Dwadzieścia dziewięć

219 26 0
                                    


Peter i Tony pospieszyli do pokoju medycznego w siedzibie, J.D leżała na łóżku na kółkach, a maska z tlenem pomagała jej oddychać.

- Jakim cudem żyje? – Peter zapytał spoglądając na J.D. – Straciła zbyt wiele krwi żeby w ogóle oddychać.

- Jest super bohaterką – tylko tyle powiedział Tony przyciskając parę guzików, które wezwały ratowników medycznych.

Ich dwójka mogła tylko patrzeć, jak odwijano bandaże J.D odkrywając blizny i rany, które sprawiały, że robiło im się niedobrze. To było bolesne; patrzenie jak lekarze przywracają ją do świadomości, wstrzykują do jej organizmu chemikalia i odprowadzają inne.

Żadne z nich nie pomyślało o bliźniaku dziewczyny, którego nigdzie nie było widać.

+++

NASTOLATK KULEJĄC, SZEDŁ ULICĄ, jego twarz zdobiło niepocieszenie. Był całkowicie wyczerpany, jedyne czego chciał, to znaleźć drogę do domu.

Dla Masona Purnella, ulice były znacznie straszniejsze nocą. Jeśli był na zewnątrz wieczorem z przyjaciółmi czy rodziną, to było w porządku, ale kiedy był sam było zupełnie inaczej. Wyraźnie się trząsł, gdy szedł tak chodnikiem, jego stopy ciągnęły się a wzrok był niewyraźny.

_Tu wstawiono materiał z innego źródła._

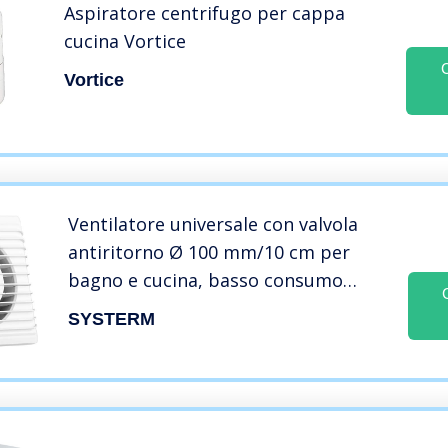
Aspiratore centrifugo per cappa
cucina Vortice
Vortice
Ventilatore universale con valvola
antiritorno Ø 100 mm/10 cm per
bagno e cucina, basso consumo
energetico 8 W, funzionamento
SYSTERM
silenzioso 26 dB e alta efficienza 93
m3/h. Standard. Systerm Energy.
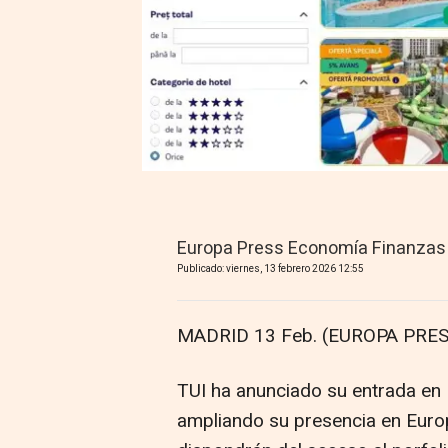
Europa Press Economía Finanzas
Publicado: viernes, 13 febrero 2026 12:55
MADRID 13 Feb. (EUROPA PRES
TUI ha anunciado su entrada en
ampliando su presencia en Europa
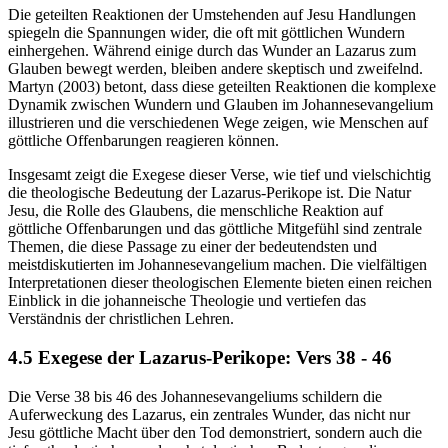
Die geteilten Reaktionen der Umstehenden auf Jesu Handlungen
spiegeln die Spannungen wider, die oft mit göttlichen Wundern
einhergehen. Während einige durch das Wunder an Lazarus zum
Glauben bewegt werden, bleiben andere skeptisch und zweifelnd.
Martyn (2003) betont, dass diese geteilten Reaktionen die komplexe
Dynamik zwischen Wundern und Glauben im Johannesevangelium
illustrieren und die verschiedenen Wege zeigen, wie Menschen auf
göttliche Offenbarungen reagieren können.
Insgesamt zeigt die Exegese dieser Verse, wie tief und vielschichtig
die theologische Bedeutung der Lazarus-Perikope ist. Die Natur
Jesu, die Rolle des Glaubens, die menschliche Reaktion auf
göttliche Offenbarungen und das göttliche Mitgefühl sind zentrale
Themen, die diese Passage zu einer der bedeutendsten und
meistdiskutierten im Johannesevangelium machen. Die vielfältigen
Interpretationen dieser theologischen Elemente bieten einen reichen
Einblick in die johanneische Theologie und vertiefen das
Verständnis der christlichen Lehren.
4.5 Exegese der Lazarus-Perikope: Vers 38 - 46
Die Verse 38 bis 46 des Johannesevangeliums schildern die
Auferweckung des Lazarus, ein zentrales Wunder, das nicht nur
Jesu göttliche Macht über den Tod demonstriert, sondern auch die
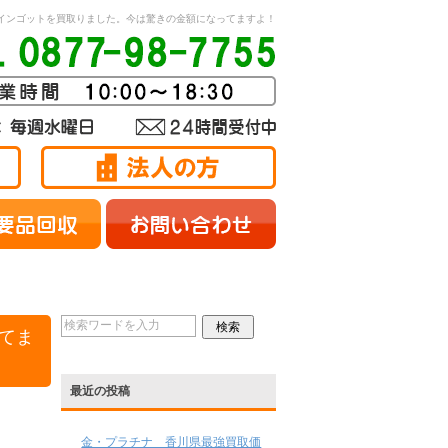
金インゴットを買取りました。今は驚きの金額になってますよ！
てま
最近の投稿
金・プラチナ 香川県最強買取価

Pisk opon sprawił, że Mason prawie wyskoczył z własnej skóry, a jego dolna warga zadrżała, gdy przyciągnął sweter bliżej swojego ciała próbując utrzymać swoją już niską temperaturę ciała.

Ledwo rozpoznawał cokolwiek w tym mrocznym świecie, wszystko wydawało się złe i niegodne zaufania. Czuł się samotny i nienawidził tego całym sercem.

Był tak zły na siebie za nienaładowanie telefonu, a budki telefoniczne były bardzo rzadkie w tej okolicy. Nie było tu wiele sklepów, które były otwarte o tej godzinie i chłopak nie wiedział jak daleko jest od domu.

Mason odetchnął z ulgą, kiedy zobaczył przystanek autobusowy przy drodze. Zmusił się do podejścia, ale zatrzymał się w pół kroku, kiedy usłyszał ciche pojękiwanie.

Odwrócił się lekko spoglądając w dół i ujrzał brudnego szczeniaka, jakiś metr od niego. Mason zmarszczył brwi. Czy pies za nim szedł? Niczego nie słyszał. Zauważając uwagę, którą otrzymywał, zwierzątko spojrzało się na niego z szerokimi oczami i ziewnęło.

Mason nie mógł powstrzymać małego uśmiechu, który się uformował na jego twarzy na sekundę.

- Też się zgubiłeś?

Szczeniak nie odpowiedział, jedynie siedział i go obserwował przechylając lekko głowę w bok zdezorientowany. Mason zauważył jaki pies był chudy i smutny.

Chłopak pochylił się i otworzył ramiona z westchnieniem.

- No chodź.

Szczeniak szczeknął ochryple i potknął się, więc Mason go wziął.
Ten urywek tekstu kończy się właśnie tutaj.